For IPO Valuations, Leave Revenue To The Imagination
Written by Ken Gaebler
Paradoxically, promising startups can actually receive higher valuations before they generate any revenue.
For an entrepreneur, news of companies such as Twitter and Facebook getting soaring IPO valuations without actually making any revenue can seem not just frustrating, but counterintuitive.
Yet according to TechCrunch, this phenomenon - dubbed the "revenue dilemma" - is actually quite common.
This is because a company that does not have any actual revenue numbers can rely on other factors - such as its hype, in the case of Twitter and Facebook - to create essentially imaginary revenues.
In other words, the lack of revenue leaves the potential revenue amount to the imagination.
"When you don't have revenue you can't be valued based on a multiple of revenues," TechCrunch reported. "For most companies that means you probably won't be acquired. But if you happen to have invented something new and dominate the space (Hotmail with webmail, YouTube with online video), you can let the market speculate about your potential revenues and potential profits all day long."

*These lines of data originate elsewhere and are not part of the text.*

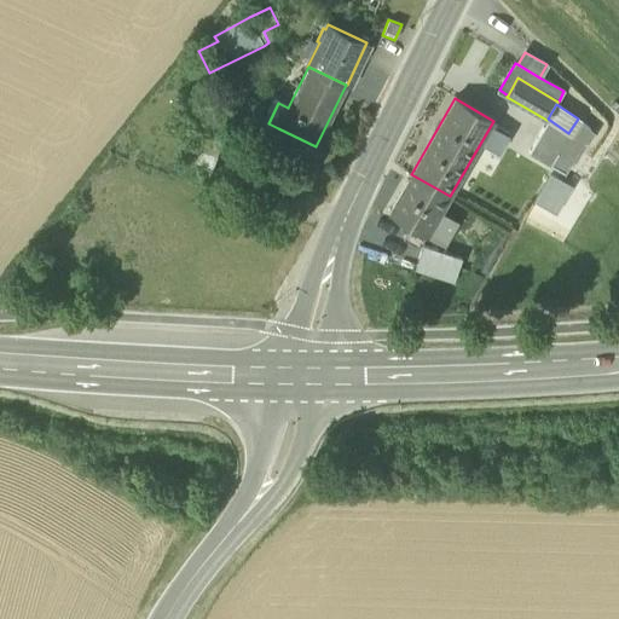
[(565,142),(550,165),(563,173),(590,129),(578,119),(568,133),(565,142)]
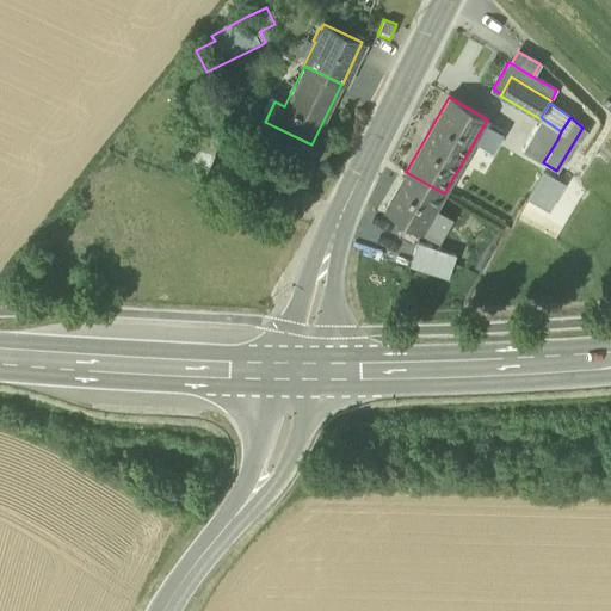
[(557,140),(536,127),(522,149),(543,162),(557,140)]
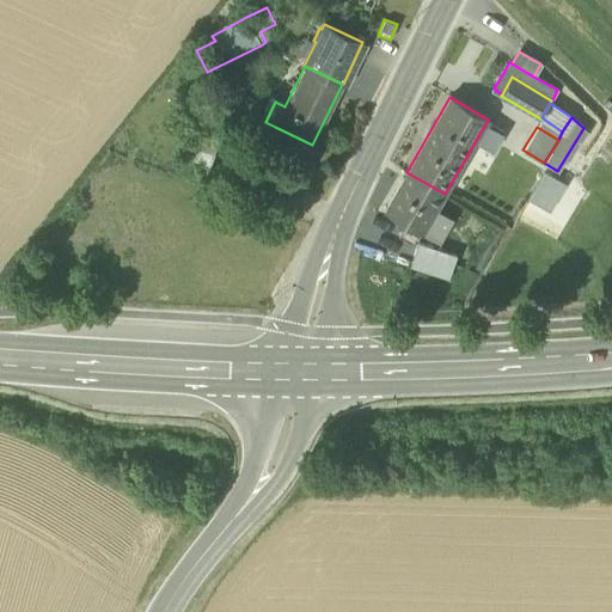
[(214,154),(190,145),(185,158),(210,167),(214,154)]
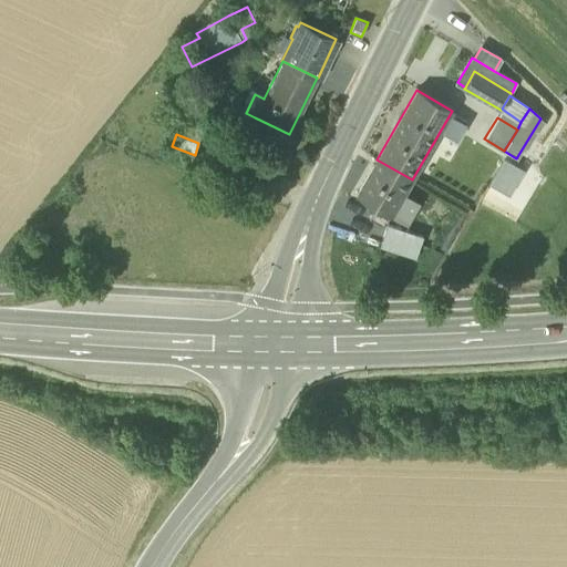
[(412,179),(377,160),(356,195),(391,215),(404,194),(412,179)]
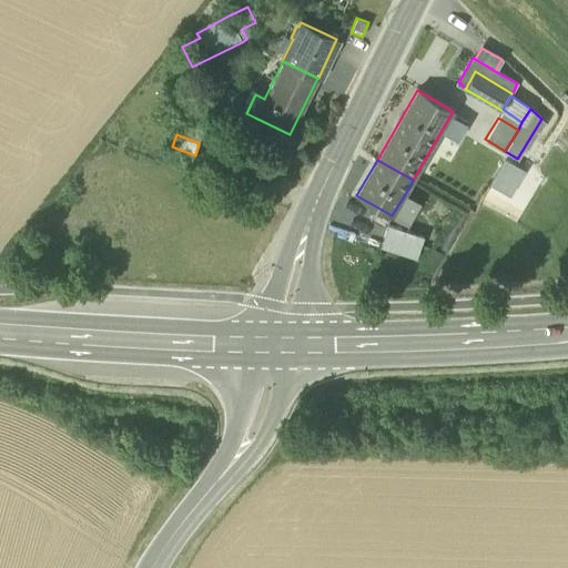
[(521,170),(505,160),(490,184),(506,194),(521,170)]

However, once a startup starts actually producing revenues, its valuation can actually decline.
Therefore, startups with an eye on an IPO should not stress about generating revenue immediately - it can actually hurt their cause.
Startups looking for high IPO valuations should also consider angel investment seed money, as a recent report from the Center for Venture Research at the University of New Hampshire found that IPO valuations tended to be higher for firms backed by angel investors, as compared to those backed by venture capitalists.